Lower Cost Arduino Cell Shield

People love putting their Arduinos in interesting and remote places. while it may be possible, it may not be practical to run out and collect data from the devices. That is where this GSM / GPRS shield comes in handy.

Based around the SIMCom SIM900 that puts this device on the lower end of the price scale, (49 Euro for the module, ~60 Euro for the module mounted on a breakout board, or around 85 greenbacks) makes this module an interesting target for anyone wanting to add cell phone connectivity to a project.

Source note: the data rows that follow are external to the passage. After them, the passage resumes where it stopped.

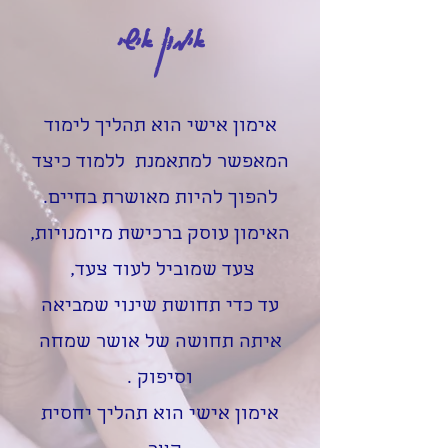
אימון אישי
אימון אישי הוא תהליך לימוד
המאפשר למתאמנת ללמוד כיצד
להפוך להיות מאושרת בחיים.
האימון עוסק ברכישת מיומנויות,
צעד שמוביל לעוד צעד,
עד כדי תחושת שינוי שמביאה
איתה תחושה של אושר שמחה
וסיפוק .
אימון אישי הוא תהליך יחסית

To take this a step further [Boris] whipped up a nice shield PCB for the Arduino and Arduino like footprint users to make connections between the 900’s breakout board and the Arduino layout a snap. Electrically its just wires, and a LM317.

14 thoughts on “Lower Cost Arduino Cell Shield

  1. How come these are still so damn expensive? In this day and age of cheap, 20 dollar cellphones, you’d think a raw module without human interface features would be cheap as hell.

  2. Jimmy-Christmas. Stop it with the cell modules.

    Someone needs to hack a pay-as-you-go cell phone. Simple, cheap, done. What’s the plan cost to work with one of these? $50 a month? Plus the $85? Plus a contract? Good grief!

    I can go to walmart and get a cell phone with plan for about $30-40. Maybe hacking a cell phone by it’s USB connection might be too hard. Maybe someone should find one with a decent keyboard/connector that can be soldered to and “bit bang” the buttons to take control of it.

  3. @CptAJ – I often wonder the same thing!

    I was about to get into a rant about the definition of low but then I saw it said ‘Lower’, not ‘Low’.

    So far the only actual Low cost ways to get a cellular modem for a DYI project I have ever seen are to either use an actual old cellphone with an RS232 port or this: http://finch.am/projects/arduinogsm/. I don’t remember where I found that, it might have even been Hackaday but I bookmarked the actual article, not the blog.

  4. @CptAJ
    It’s the same reason a lot of other specialty hobbyist items are more expensive than they should be. Because they can’t sell them by the hundred-thousands. Also, they know hobbyists are pretty much over a barrel.

  5. @Bill D Williams go get a sim card and activate it on a pay as you go plan cost you 30 bucks here pay as you go phones still cost a 100 or so

    @biozz cdma means you have to have a carrier that will support a device that they didn’t sell good luck with that telus and bell here were both cdma last year and well even shared towers and networks
    but you couldn’t put a telus phone on a bells network they didn’t have the iemi in their database they didn’t have to give you service

  6. @rob thats not really a issue, if you know what your doing flashing a IEMI is really easy, not to mention the PRL. All and all it takes me 4-6 minutes for the phone I know I am doing, new phones take longer. Although the FCC does have certain.. issues with such acts but hell I own the devices I got the codes off of.

  7. @BillWilliams
    Plenty of work has been done with pay as you go phones. If all you want to do is dial a number, or send a text, such devices might be suitable. For anything else they’re more trouble than they’re worth. I’d much rather make a modest initial investment on a dev board than deal with the constraints of a cheap phone.